[Recorded data]
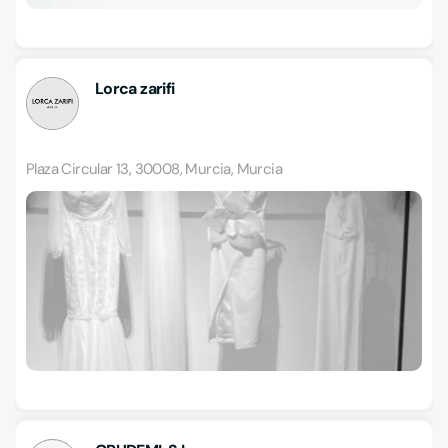
Lorca zarifi
Plaza Circular 13, 30008, Murcia, Murcia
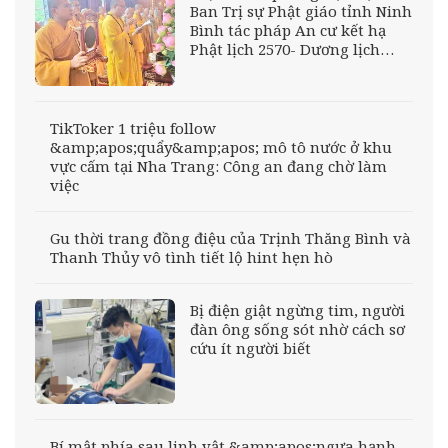
Ban Trị sự Phật giáo tỉnh Ninh
Bình tác pháp An cư kết hạ
Phật lịch 2570- Dương lịch
2026
TikToker 1 triệu follow
&amp;apos;quẩy&amp;apos; mô tô nước ở khu
vực cấm tại Nha Trang: Công an đang chờ làm
việc
Gu thời trang đồng điệu của Trịnh Thăng Bình và
Thanh Thủy vô tình tiết lộ hint hẹn hò
Bị điện giật ngừng tim, người
đàn ông sống sót nhờ cách sơ
cứu ít người biết
Bí mật phía sau linh vật &amp;apos;ngựa hạnh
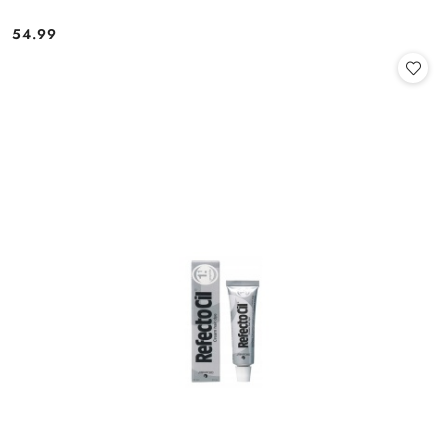
54.99
Cena:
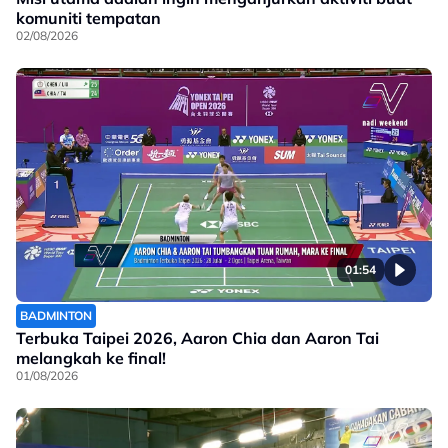
komuniti tempatan
02/08/2026
01:54
BADMINTON
Terbuka Taipei 2026, Aaron Chia dan Aaron Tai
melangkah ke final!
01/08/2026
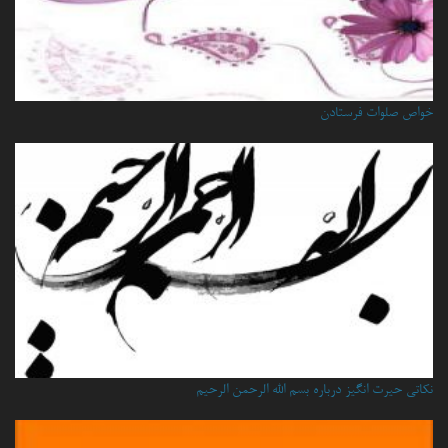
خواص صلوات فرستادن
نكاتي حيرت انگيز درباره بسم الله الرحمن الرحيم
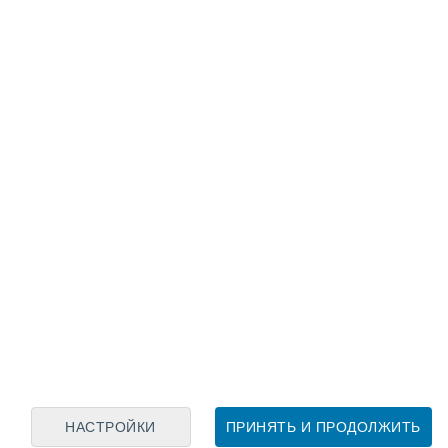
Лунный календарь
пн
вт
ср
чт
пт
сб
вс
6
7
8
9
10
11
12
13
14
15
16
17
18
19
НАСТРОЙКИ
ПРИНЯТЬ И ПРОДОЛЖИТЬ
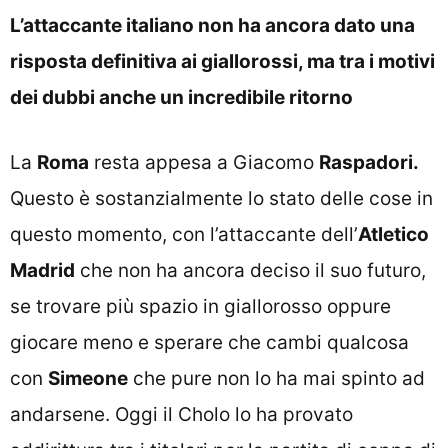
L’attaccante italiano non ha ancora dato una
risposta definitiva ai giallorossi, ma tra i motivi
dei dubbi anche un incredibile ritorno
La
Roma
resta appesa a Giacomo
Raspadori.
Questo è sostanzialmente lo stato delle cose in
questo momento, con l’attaccante dell’
Atletico
Madrid
che non ha ancora deciso il suo futuro,
se trovare più spazio in giallorosso oppure
giocare meno e sperare che cambi qualcosa
con
Simeone
che pure non lo ha mai spinto ad
andarsene. Oggi il Cholo lo ha provato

Task to complete
Would you write each entry out again exactly, omitting the images?

Reply to the task
Lorca zarifi
Plaza Circular 13, 30008, Murcia, Murcia
Ban Trị sự Phật giáo tỉnh Ninh
Bình tác pháp An cư kết hạ
Phật lịch 2570- Dương lịch
2026
TikToker 1 triệu follow
&amp;apos;quẩy&amp;apos; mô tô nước ở khu
vực cấm tại Nha Trang: Công an đang chờ làm
việc
Gu thời trang đồng điệu của Trịnh Thăng Bình và
Thanh Thủy vô tình tiết lộ hint hẹn hò
Bị điện giật ngừng tim, người
đàn ông sống sót nhờ cách sơ
cứu ít người biết
Bí mật phía sau linh vật &amp;apos;ngựa hạnh
54.99
Cena:
komuniti tempatan
02/08/2026
01:54
BADMINTON
Terbuka Taipei 2026, Aaron Chia dan Aaron Tai
melangkah ke final!
01/08/2026
خواص صلوات فرستادن
نكاتي حيرت انگيز درباره بسم الله الرحمن الرحيم
Лунный календарь
пн
вт
ср
чт
пт
сб
вс
6
7
8
9
10
11
12
13
14
15
16
17
18
19
НАСТРОЙКИ
ПРИНЯТЬ И ПРОДОЛЖИТЬ
L’attaccante italiano non ha ancora dato una
risposta definitiva ai giallorossi, ma tra i motivi
dei dubbi anche un incredibile ritorno
La
Roma
resta appesa a Giacomo
Raspadori.
Questo è sostanzialmente lo stato delle cose in
questo momento, con l’attaccante dell’
Atletico
Madrid
che non ha ancora deciso il suo futuro,
se trovare più spazio in giallorosso oppure
giocare meno e sperare che cambi qualcosa
con
Simeone
che pure non lo ha mai spinto ad
andarsene. Oggi il Cholo lo ha provato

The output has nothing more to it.